Quand on discute de religion dans l'arène publique, le débat ne peut que gagner à prendre constamment pour guide une vertu dont Thomas d'Aquin indique qu'elle est le pivot de tout le tissu moral : la prudence.
Les assassinats tragiques et choquants dans les bureaux de la rédaction du journal satirique Charlie Hebdo et au supermarché casher ont fait des 7 et 9 janvier 2015 des journées noires pour Paris et pour le monde. Les membres de l'équipe de rédaction de Charlie Hebdo étaient spécifiquement visés parce que dans l'exercice de leur profession, ils étaient considérés comme ayant blasphémé contre le prophète Mahomet ; il n'est donc pas surprenant que les journalistes et les chroniqueurs du monde entier aient abreuvé de papier les grands journaux, les tabloïdes et les hebdomadaires. Certains se sont précipités pour publier, faisant fi de toute prudence et laissant l'émotion à l'état brut dicter leur texte, d'autres ont livré à la discussion des réflexions plus élaborées. Tous ont paru du même avis que les leaders mondiaux et les multitudes qui se sont rendues à Paris et qui ont manifesté le dimanche après les événements, estimant que la liberté d'expression subissait une attaque frontale.
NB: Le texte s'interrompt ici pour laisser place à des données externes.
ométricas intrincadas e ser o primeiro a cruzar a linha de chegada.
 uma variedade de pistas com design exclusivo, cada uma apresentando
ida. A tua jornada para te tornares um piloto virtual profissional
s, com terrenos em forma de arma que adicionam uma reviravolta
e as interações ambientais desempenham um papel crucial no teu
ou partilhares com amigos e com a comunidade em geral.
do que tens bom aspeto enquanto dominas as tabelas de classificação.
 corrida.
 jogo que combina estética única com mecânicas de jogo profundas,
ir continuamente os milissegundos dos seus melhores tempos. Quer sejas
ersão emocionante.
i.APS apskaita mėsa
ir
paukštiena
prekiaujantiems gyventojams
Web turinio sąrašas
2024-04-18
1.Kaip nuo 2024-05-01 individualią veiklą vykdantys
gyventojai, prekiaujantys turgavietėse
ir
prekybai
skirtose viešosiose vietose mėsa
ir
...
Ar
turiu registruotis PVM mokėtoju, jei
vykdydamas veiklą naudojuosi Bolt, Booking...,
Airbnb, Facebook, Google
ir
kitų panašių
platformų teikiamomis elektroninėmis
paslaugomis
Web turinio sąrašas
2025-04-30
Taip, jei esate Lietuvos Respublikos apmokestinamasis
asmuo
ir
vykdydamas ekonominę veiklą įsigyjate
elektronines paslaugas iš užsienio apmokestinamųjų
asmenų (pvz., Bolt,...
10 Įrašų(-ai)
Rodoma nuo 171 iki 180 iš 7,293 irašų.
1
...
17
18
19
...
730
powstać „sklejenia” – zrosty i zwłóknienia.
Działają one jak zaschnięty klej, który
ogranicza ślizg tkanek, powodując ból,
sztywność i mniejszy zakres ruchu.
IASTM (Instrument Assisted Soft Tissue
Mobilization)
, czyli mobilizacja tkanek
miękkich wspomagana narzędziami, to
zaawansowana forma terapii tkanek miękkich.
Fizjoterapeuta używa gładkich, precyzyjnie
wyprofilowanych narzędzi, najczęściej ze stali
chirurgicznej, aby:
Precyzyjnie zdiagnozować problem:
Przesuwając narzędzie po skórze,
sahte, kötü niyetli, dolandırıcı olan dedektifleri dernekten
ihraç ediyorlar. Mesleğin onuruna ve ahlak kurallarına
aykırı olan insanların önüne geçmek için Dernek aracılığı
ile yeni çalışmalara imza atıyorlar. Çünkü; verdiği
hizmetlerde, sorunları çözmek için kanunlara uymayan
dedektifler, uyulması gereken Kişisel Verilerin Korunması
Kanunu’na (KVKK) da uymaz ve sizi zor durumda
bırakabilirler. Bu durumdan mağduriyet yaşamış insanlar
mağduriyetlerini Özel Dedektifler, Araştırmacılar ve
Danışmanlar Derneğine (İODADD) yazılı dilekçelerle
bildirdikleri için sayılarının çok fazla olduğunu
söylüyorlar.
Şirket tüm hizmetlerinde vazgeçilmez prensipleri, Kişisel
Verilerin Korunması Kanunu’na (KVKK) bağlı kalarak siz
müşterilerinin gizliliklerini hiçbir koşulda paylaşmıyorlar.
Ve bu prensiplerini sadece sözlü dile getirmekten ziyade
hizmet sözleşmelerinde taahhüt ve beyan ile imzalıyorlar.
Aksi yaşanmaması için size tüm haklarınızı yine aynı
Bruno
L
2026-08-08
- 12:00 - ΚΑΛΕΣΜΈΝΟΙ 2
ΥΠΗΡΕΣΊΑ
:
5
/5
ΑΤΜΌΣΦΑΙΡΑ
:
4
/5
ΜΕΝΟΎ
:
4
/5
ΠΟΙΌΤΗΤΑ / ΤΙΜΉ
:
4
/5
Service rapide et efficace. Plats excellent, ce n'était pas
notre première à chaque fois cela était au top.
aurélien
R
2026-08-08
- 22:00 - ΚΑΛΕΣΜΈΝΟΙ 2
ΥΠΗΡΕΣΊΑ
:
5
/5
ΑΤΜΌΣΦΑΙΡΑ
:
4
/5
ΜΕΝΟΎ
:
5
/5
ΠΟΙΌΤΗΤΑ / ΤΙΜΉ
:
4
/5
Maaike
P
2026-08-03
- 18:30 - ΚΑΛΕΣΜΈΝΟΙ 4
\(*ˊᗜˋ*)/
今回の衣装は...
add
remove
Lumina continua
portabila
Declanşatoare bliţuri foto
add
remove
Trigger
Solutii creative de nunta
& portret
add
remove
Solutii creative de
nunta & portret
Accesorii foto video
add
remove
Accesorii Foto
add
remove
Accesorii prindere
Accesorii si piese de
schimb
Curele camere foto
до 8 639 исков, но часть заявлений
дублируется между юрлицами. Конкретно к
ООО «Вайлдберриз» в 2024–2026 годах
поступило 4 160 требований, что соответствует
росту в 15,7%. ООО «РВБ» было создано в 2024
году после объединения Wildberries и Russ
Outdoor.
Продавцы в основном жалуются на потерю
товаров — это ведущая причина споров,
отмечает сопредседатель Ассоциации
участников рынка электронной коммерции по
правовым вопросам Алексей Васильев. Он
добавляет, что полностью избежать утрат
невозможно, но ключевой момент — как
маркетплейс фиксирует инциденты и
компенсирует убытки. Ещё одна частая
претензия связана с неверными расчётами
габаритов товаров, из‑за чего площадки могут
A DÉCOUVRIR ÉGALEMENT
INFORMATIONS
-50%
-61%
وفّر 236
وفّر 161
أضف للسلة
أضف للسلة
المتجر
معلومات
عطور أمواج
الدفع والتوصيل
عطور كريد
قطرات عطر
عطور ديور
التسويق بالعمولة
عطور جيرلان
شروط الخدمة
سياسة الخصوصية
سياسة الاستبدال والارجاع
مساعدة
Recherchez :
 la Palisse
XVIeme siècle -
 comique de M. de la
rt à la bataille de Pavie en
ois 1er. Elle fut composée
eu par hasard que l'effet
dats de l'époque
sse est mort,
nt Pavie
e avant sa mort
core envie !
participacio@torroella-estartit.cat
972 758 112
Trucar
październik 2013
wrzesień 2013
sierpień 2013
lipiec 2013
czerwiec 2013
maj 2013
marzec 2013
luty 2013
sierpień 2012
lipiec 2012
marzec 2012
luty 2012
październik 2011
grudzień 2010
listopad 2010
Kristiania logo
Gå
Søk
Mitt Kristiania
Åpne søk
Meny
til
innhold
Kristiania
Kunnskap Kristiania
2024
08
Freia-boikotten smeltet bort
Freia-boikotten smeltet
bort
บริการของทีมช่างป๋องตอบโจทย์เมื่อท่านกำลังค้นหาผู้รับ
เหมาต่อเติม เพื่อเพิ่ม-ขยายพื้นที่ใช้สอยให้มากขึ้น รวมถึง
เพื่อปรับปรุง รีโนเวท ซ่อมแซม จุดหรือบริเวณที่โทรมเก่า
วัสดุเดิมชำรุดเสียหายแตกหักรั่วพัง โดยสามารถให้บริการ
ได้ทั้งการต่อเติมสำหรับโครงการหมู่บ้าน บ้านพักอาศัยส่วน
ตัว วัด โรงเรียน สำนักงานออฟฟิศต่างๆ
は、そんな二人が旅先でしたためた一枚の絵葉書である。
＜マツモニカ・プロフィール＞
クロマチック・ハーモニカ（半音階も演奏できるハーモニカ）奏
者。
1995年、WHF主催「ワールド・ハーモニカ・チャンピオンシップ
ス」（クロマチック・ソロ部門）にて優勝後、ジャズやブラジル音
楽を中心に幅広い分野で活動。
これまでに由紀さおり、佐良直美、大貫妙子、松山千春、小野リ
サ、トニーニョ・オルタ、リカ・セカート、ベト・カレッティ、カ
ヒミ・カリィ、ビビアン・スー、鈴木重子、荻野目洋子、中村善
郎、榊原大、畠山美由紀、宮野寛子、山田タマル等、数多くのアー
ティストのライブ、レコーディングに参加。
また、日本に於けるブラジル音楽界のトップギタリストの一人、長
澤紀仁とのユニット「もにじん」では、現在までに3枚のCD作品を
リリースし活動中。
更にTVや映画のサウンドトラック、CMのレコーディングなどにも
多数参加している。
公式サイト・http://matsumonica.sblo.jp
Une autre liberté fondamentale dans une société ouverte a réuni beaucoup moins de soutien ces dernières années de la part des mêmes journalistes indignés qui ont tous proclamé sans exception - et c'est bien naturel - leur soutien à leurs collègues français, à savoir la liberté de religion. Tout d'un coup, les politiciens, les dirigeants religieux et même l'intelligentsia se rendent maintenant compte du lien qui existe entre ces deux libertés.